From June 2000 to July 2002, I served a full-time mission for the Church of Jesus Christ of Latter-day Saints in the Ohio Cleveland Mission. I’m supposed to say that I served an LDS mission because I loved the gospel and because the prophet commanded me to serve. Or because I prayed about it & received inspiration that God wanted me to serve. Or because I wanted other people to know the same joy I felt because of my participation in the LDS Church. But none of that was true. I felt indifferent at best about the LDS church and I had more questions about the gospel than I had answers. I had prayed numerous times to know if I should become a missionary, but had never received anything I could recognize as an answer. I had a sincere desire to help people, but I had serious doubts that convincing them to join my church was the best way to do it.
So why did I go?
I know a lot of Mormons who felt an incredible amount of pressure to serve a mission from parents or relatives. I knew my mother wanted me to become a missionary, but it wouldn’t be fair to say she pressured me – at least not explicitly. I can’t recall a single time where she so much as encouraged me to serve.

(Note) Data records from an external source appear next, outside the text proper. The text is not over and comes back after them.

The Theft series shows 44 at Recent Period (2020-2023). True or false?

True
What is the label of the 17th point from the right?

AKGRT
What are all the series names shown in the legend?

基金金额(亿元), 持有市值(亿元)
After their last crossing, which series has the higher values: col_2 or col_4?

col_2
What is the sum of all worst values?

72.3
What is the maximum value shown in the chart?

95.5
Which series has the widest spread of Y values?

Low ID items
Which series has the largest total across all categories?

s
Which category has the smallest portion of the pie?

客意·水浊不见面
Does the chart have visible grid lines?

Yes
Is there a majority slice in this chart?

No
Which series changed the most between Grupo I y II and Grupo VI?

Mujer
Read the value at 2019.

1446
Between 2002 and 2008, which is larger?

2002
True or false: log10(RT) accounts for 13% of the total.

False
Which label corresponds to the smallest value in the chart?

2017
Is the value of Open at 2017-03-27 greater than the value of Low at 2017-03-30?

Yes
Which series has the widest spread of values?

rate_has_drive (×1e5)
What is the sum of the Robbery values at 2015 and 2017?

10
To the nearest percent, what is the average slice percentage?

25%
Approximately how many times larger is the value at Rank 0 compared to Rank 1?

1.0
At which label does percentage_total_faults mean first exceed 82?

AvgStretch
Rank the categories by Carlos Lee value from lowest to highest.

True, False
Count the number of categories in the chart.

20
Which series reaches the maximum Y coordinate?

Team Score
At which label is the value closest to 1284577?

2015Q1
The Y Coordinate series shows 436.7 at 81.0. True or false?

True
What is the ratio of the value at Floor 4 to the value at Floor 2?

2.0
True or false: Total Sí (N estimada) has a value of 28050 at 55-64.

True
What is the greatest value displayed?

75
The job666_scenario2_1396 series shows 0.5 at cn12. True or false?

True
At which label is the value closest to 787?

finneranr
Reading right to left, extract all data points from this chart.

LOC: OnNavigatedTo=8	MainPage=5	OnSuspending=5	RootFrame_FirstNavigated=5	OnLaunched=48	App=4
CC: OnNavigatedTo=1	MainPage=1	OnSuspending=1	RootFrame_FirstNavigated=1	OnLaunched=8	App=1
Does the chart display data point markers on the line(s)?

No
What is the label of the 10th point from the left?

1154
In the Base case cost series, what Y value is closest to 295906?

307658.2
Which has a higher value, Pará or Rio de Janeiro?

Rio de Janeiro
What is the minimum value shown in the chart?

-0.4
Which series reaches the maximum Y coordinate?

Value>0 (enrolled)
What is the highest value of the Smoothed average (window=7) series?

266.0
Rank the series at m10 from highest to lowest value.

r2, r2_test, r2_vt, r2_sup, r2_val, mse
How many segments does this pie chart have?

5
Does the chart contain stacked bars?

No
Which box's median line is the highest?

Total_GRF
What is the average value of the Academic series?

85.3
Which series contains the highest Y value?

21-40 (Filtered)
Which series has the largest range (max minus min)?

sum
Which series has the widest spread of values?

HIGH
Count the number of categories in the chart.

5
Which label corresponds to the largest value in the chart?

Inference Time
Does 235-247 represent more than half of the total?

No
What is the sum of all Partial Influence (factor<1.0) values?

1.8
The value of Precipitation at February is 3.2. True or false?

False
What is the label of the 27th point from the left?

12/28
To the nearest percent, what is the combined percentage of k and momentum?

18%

However, there is an incredible amount of institutional pressure within the LDS church to serve a mission. From a young age, all male Mormons are taught that they WILL serve missions when they are older. Primary kids age 3+ are taught songs with lyrics like “I hope the call me on a mission, when I have grown a foot or two.” A significant goal of the Young Men’s organization for boys ages 12-17 is to prepare them to serve missions. Certainly, serving a mission in the LDS church is a right-of-passage, even though the leaders of the church have taught that it shouldn’t be. Many youth programs judge their successfulness by how many of their young men serve missions. Even the Young Women are sometimes encouraged only to marry men that successfully complete an LDS mission. Indeed, all to often 19-year-old Mormon men feel like they have only two options: 1. Become a missionary 2. Leave the church entirely.
If family wards provide institutional pressure, singles wards & BYU provide the social pressure. BYU is the only college campus in the world where you won’t find many males age 19 or 20 because they’re nearly ALL off being missionaries. And since every 18 year old freshman male on campus is expected to go, it’s a fequent topic of conversation. Sacrament meetings each week are marked by announcements of who will be serving where for the next two years. Romantic relationships evolve around the common understanding that any male age 18 will be MIA for the next two years – so don’t bother getting attached. When you meet someone new on campus who is obviously not a freshman, after the obigatory, “Where are you from?” get-to-know-you question, the next question is often “Where did you serve?” Nobody wants to answer, “I didn’t.”
So why did I serve? To argue that I was immune to the insitutional and social pressures overestimates my integrity. I served a mission because I was too much of a coward to stay home. I didn’t want to be a missionary, but staying home didn’t seem like a viable option. I didn’t want to disappoint my family or friends, & I didn’t want to carry around the social stigma of not serving. I didn’t even give serious consideration to the idea of staying home. Because everyone goes, so I did, too. I became a missionary for the LDS church.
My decision to become a missionary for the LDS church was easy, but it was far from painless. Although the outcome of becoming an LDS missionary was inevitable, I still navigated a process of convincing myself that it was a good idea – or trying anyway. Like many prospective missionaries, I was scared & naive – completely unaware of what I was signing up for. But I was not faithless.
I had faith in God – that he would accept my efforts, despite my doubts & fears regarding Him – I had faith that he knew me, my heart, my intentions.
I had faith in myself – that I could accomplish anything I set out to do – including serving an LDS mission.
I had faith in prayer – despite God’s apparent unwillingness to answer mine.
I left on my mission unsure if I was doing the right thing, but I knew I was doing something in God’s name – whether He wanted it or not. I was terrified by the prospect of becoming a missionary – but just as terrified as choosing to stay home. At worst, I knew it would be a trivial exercise of performing acts for a God who didn’t want them in the first place. I wasn’t sure God wanted me to be a missionary, but I wasn’t sure he didn’t want me to be a missionary either.
I believe that having faith can be a courageous act – that believing in things not seen is a gift from God – something to be urgently sought after and cherished – that taking additional steps forward before seeing where your feet will land is part of God’s glorious plan. But I believe that faith can also be an excuse to avoid answering difficult questions – that sometimes it’s easier to follow the crowd into the dark than wait for God’s light to shine. Sometimes it’s not clear which is which. I became a missionary for the LDS church as an act of faith, I’m just not sure which type of faith.